Text for analysis:
Start of Block

It was created at Stans in Switzerland and registered as HB-FHO to Pilatus Flugzeugwerk A.B on 19-08-1980 and used as a demonstrator [I am sure you will all remember seeing it at the 1980 Farnborough Air Show with its red underwing fuel tanks] until it was cancelled on 22-01-1982. This was the day it arrived at Christchurch from Lord Howe Island. It entered the NZ register on 26-01-1982
Below are three photographs taken at Mount Cook in December of 1982.
Note the "Swiss Cross" still faintly visible on the tail, partly covered by the smallish Mt Cook Lilly.
(It is off course not a lilly but the Ranunculus lyalli - the worlds largest buttercup).
On 04-04-1982 its starboard leg collapsed whilst working on the Tasman Glacier.Some four years later it was upgraded to PC-6 B2-H4 standard - first flying as such on 29-11-1986.

End of Block

Data for review:

Start of Block

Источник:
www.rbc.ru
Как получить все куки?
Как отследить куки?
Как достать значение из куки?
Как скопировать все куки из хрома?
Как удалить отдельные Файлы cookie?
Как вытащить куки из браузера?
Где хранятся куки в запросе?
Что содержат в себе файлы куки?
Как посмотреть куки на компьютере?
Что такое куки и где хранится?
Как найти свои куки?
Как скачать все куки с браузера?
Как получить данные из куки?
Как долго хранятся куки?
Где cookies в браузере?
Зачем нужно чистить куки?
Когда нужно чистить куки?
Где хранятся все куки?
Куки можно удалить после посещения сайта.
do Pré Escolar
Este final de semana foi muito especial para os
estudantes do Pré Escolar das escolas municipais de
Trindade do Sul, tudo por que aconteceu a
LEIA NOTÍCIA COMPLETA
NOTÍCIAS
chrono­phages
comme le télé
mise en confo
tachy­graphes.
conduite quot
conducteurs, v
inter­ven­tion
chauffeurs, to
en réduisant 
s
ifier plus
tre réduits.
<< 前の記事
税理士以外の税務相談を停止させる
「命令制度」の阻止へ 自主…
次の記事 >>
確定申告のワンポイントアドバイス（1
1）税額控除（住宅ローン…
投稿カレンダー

End of Block
Start of Block

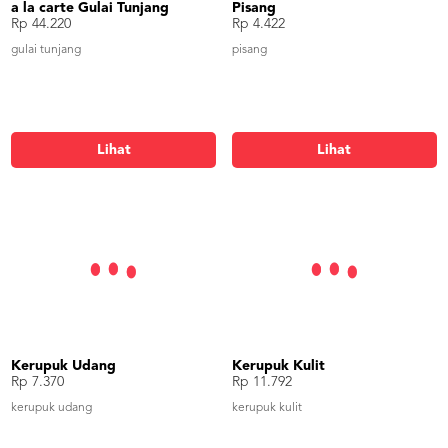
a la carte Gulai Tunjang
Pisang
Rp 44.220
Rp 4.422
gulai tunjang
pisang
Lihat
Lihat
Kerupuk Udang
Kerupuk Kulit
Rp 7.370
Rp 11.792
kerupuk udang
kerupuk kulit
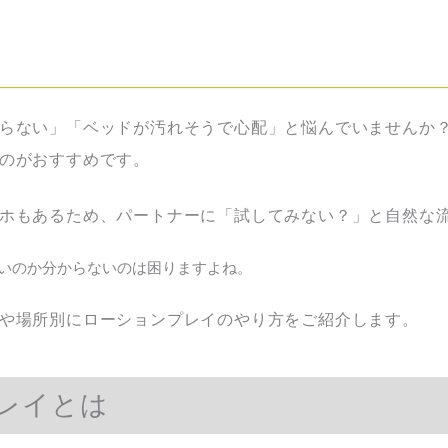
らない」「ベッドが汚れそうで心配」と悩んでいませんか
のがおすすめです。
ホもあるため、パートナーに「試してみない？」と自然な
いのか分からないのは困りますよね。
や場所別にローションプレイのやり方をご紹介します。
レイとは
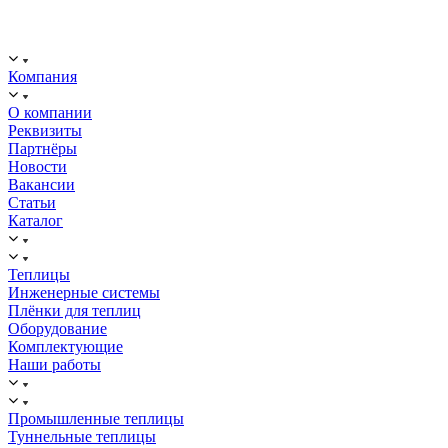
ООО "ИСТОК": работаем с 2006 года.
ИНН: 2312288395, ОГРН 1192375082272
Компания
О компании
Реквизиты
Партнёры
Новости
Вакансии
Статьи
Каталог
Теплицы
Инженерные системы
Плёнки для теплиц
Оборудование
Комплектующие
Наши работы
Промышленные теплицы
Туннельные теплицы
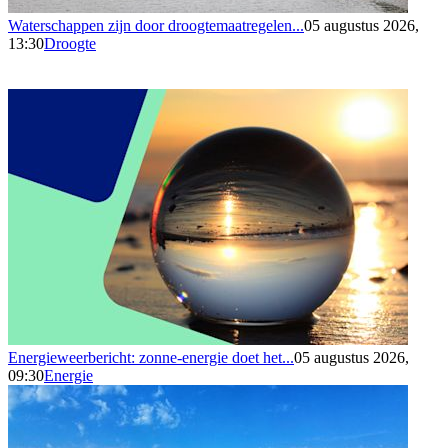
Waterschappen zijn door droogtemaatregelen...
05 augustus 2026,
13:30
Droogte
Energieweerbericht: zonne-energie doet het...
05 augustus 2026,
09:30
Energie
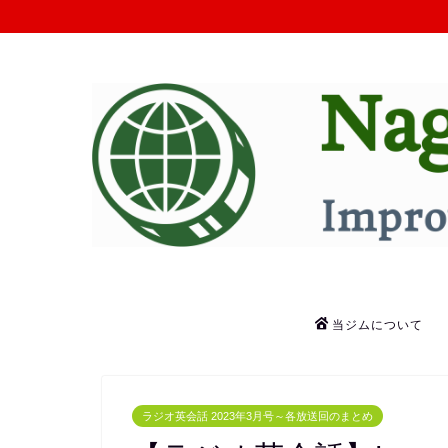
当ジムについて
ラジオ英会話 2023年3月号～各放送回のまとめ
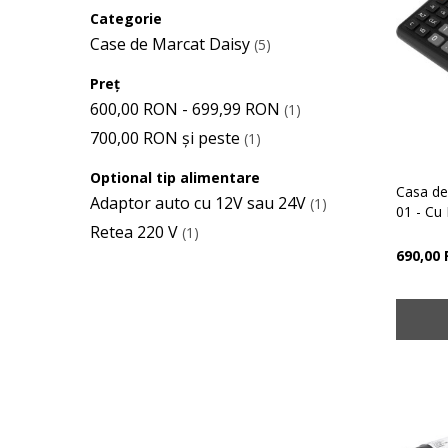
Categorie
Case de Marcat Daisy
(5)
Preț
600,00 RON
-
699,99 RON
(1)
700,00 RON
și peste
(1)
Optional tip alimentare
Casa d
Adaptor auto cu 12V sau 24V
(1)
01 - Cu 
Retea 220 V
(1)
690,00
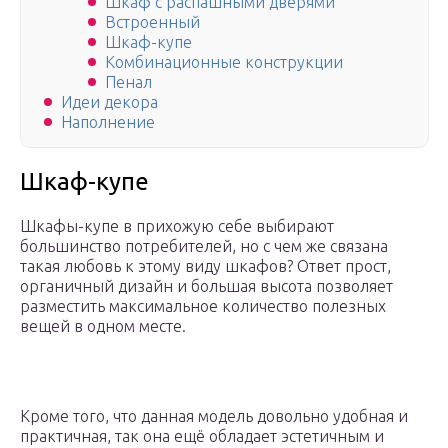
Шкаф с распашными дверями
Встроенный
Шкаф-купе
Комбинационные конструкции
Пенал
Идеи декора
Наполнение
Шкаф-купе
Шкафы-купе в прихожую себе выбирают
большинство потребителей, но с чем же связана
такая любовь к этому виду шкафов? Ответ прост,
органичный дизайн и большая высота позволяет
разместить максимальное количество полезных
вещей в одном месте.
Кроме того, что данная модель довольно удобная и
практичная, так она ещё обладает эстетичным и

End of Block

Task instructions:
Continue the text above about the Pilatus aircraft first registered as HB-FHO, picking up after its final sentence.

Response area:
Below is a shot taken on 14-09-1989 showing the vertical tail now all red with a larger "Lilly", and with white wing tips, plus fleet number 34, and red end plates on the horizontal tailplane.
Below are three views of ZK-MCK on the Tasman Glacier on 13-12-1996.
Above - capturing the tourists "Wow" on first stepping onto the Glacier.
Company changes saw it re-listed to Tourism Holdings Ltd on 01-07-1998 and when this Company was "streamlined" it become a member of the Aoraki Mount Cook Ski Plane Ltd from 20-12-2002
It has been "tagged" at least twice - I think some time in the mid 1980's. It still carries these tags today. ie the Pilatus PC7 Turbo Trainer and the New Zealand Wings Magazines logos.
I know you are probably tired to death about seeing photos of the tailwheel ski set up - but here it is again.
Above we see her in its Aoraki Mount Cook Ski Plane guise - with no lilly or fleet number and just the "Mount Cook" script on the side doors.
With the downturn in tourist numbers this aircraft went over the hill in about early 2011 and was used for a while from the late Alex Miller's Waiho airstrip at Franz Josef in the parachute dropping role. It was sold to Skydive Franz Josef Ltd on 30-04-2012 and now operates out of the Franz Josef airfield.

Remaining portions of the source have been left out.